PROBLEMS TO SOLVE =
1. From the relaxation documentation, list every attribute that the __init__ source code assigns to self.
2. According to the relaxation documentation, what decides whether a residue is flagged "missing" or "no data"?
3. Say whether each statement agrees with the relaxation documentation, and quote the words that decide it.
(a) The table numbers sequence positions starting from 0.
(b) If peaklist is None, the entry's own backbone amide peaks are used.
(c) The sequence attribute holds a three-letter sequence.

PASSAGE PROVIDED =
..............................
Skip to content

Relaxation

See also deposited-data accessors on NMRStarEntry (relaxation, order_parameters).

RelaxationProfile

RelaxationProfile

RelaxationProfile(table, sequence, entry_id=None, entity_id=None, entry=None)

Per-residue R1/R2/hetNOE for one entity, aligned to its sequence, with RelaxDB motional labels.

Attributes:

Name Type Description
table DataFrame

One row per sequence position (1-indexed). Columns: Seq_ID, residue, R1, R1_err, R2, R2_err, NOE, NOE_err, R2_R1, R2_R1_err, has_data (plus scaled_R2_R1_pred and label once those steps are run).

sequence str

One-letter sequence the data is aligned to.

entry_id, entity_id identifiers carried for reference.
Source code in makeshift/relaxation/relax_profile.py
def __init__(self, table, sequence, entry_id=None, entity_id=None, entry=None):
    self.table = table
    self.sequence = sequence
    self.entry_id = entry_id
    self.entity_id = entity_id
    self.entry = entry
    self.scale_factor = None

from_bmrb classmethod

from_bmrb(bmrb_id, entity_id=None, sequence=None, peaklist=None, **fetch_kw)

Fetch a BMRB entry and build a profile from its deposited relaxation.

Source code in makeshift/relaxation/relax_profile.py
@classmethod
def from_bmrb(cls, bmrb_id, entity_id=None, sequence=None, peaklist=None,
              **fetch_kw):
    """Fetch a BMRB entry and build a profile from its deposited relaxation."""
    entry = NMRStarEntry.from_bmrb(bmrb_id, **fetch_kw)
    return cls.from_entry(entry, entity_id=entity_id, sequence=sequence,
                          peaklist=peaklist)

from_entry classmethod

from_entry(entry, entity_id=None, sequence=None, peaklist=None)

Build from an already-parsed NMRStarEntry. Pulls R1 (from T1), R2 (from T2), and hetNOE, converting times to rates using each list's units tag.

peaklist (a PeakList, a DataFrame with a Seq_ID column, or an iterable of Seq_IDs) marks which residues have an assigned amide peak; if None, the entry's own backbone amide peaks are derived via PeakList. Residues with no assigned peak are flagged "missing" (.); residues with a peak but no relaxation data are flagged "no data" (x).
..............................
Data records =
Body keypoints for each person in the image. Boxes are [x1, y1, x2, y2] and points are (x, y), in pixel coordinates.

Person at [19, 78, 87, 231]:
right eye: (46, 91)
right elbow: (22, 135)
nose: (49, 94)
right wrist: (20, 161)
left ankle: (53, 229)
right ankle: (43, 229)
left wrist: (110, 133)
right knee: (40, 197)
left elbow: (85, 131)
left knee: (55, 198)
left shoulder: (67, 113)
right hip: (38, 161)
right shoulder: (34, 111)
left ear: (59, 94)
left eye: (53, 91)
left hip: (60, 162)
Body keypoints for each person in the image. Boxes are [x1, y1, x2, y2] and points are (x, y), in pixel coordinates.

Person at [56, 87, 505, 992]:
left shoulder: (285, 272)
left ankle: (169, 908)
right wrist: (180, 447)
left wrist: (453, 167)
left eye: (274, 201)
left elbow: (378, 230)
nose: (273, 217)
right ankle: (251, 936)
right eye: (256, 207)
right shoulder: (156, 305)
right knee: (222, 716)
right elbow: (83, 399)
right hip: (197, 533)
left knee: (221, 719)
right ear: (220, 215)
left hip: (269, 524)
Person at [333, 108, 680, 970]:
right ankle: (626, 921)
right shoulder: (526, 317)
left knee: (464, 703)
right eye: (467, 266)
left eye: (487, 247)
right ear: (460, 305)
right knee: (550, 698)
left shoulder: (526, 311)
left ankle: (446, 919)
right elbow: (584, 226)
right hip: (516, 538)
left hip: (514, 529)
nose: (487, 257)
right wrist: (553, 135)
..............................
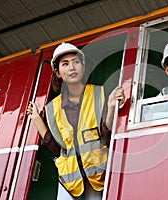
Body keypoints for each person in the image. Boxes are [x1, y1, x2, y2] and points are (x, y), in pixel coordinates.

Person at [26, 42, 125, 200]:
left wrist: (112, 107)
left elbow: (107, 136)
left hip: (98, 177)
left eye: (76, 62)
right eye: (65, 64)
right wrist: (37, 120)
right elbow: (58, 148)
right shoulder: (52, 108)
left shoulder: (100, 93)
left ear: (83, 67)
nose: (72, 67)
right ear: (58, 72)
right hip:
..............................
ANSWER SET =
1. table, sequence, entry_id, entity_id, entry, scale_factor

2. A residue is flagged "missing" (.) when it has no assigned amide peak. It is flagged "no data" (x) when it has a peak but no relaxation data.

3.
(a) No: "One row per sequence position (1-indexed)."
(b) Yes: "if None, the entry's own backbone amide peaks are derived via PeakList"
(c) No: "One-letter sequence the data is aligned to."